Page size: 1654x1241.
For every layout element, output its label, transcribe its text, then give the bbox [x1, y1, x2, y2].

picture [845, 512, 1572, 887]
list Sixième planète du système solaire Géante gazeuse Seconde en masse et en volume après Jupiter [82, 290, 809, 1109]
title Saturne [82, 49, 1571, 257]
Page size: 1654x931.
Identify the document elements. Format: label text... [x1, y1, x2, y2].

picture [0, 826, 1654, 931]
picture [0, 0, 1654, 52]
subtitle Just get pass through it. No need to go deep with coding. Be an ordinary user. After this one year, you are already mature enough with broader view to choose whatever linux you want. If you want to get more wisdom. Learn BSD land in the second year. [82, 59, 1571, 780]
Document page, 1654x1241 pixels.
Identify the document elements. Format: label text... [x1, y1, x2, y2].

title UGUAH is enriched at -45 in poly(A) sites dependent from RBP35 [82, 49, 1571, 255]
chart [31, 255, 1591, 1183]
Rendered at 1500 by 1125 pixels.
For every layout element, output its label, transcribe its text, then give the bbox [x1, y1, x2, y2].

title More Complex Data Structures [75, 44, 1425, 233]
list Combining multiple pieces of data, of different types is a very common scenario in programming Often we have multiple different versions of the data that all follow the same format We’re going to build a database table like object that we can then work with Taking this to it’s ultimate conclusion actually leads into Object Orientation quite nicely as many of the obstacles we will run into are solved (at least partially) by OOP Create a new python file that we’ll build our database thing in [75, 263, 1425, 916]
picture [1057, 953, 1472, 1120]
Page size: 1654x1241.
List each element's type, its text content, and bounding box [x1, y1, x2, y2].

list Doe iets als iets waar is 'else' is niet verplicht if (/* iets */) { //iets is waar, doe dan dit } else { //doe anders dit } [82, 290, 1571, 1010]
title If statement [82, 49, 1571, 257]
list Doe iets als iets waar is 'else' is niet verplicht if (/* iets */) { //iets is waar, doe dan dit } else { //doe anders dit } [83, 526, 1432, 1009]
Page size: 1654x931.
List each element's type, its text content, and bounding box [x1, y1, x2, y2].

=-=-=-=-=

* **Exercise objective**
Rewrite the records from the start through the line containing "picture [1057, 953, 1472, 1120]", replacing "Identify" with "Detect" and keeping everything else unchanged.

* **Answer to this exercise**
Page size: 1654x1241.
For every layout element, output its label, transcribe its text, then give the bbox [x1, y1, x2, y2].

picture [845, 512, 1572, 887]
list Sixième planète du système solaire Géante gazeuse Seconde en masse et en volume après Jupiter [82, 290, 809, 1109]
title Saturne [82, 49, 1571, 257]
Page size: 1654x931.
Detect the document elements. Format: label text... [x1, y1, x2, y2].

picture [0, 826, 1654, 931]
picture [0, 0, 1654, 52]
subtitle Just get pass through it. No need to go deep with coding. Be an ordinary user. After this one year, you are already mature enough with broader view to choose whatever linux you want. If you want to get more wisdom. Learn BSD land in the second year. [82, 59, 1571, 780]
Document page, 1654x1241 pixels.
Detect the document elements. Format: label text... [x1, y1, x2, y2].

title UGUAH is enriched at -45 in poly(A) sites dependent from RBP35 [82, 49, 1571, 255]
chart [31, 255, 1591, 1183]
Rendered at 1500 by 1125 pixels.
For every layout element, output its label, transcribe its text, then give the bbox [x1, y1, x2, y2].

title More Complex Data Structures [75, 44, 1425, 233]
list Combining multiple pieces of data, of different types is a very common scenario in programming Often we have multiple different versions of the data that all follow the same format We’re going to build a database table like object that we can then work with Taking this to it’s ultimate conclusion actually leads into Object Orientation quite nicely as many of the obstacles we will run into are solved (at least partially) by OOP Create a new python file that we’ll build our database thing in [75, 263, 1425, 916]
picture [1057, 953, 1472, 1120]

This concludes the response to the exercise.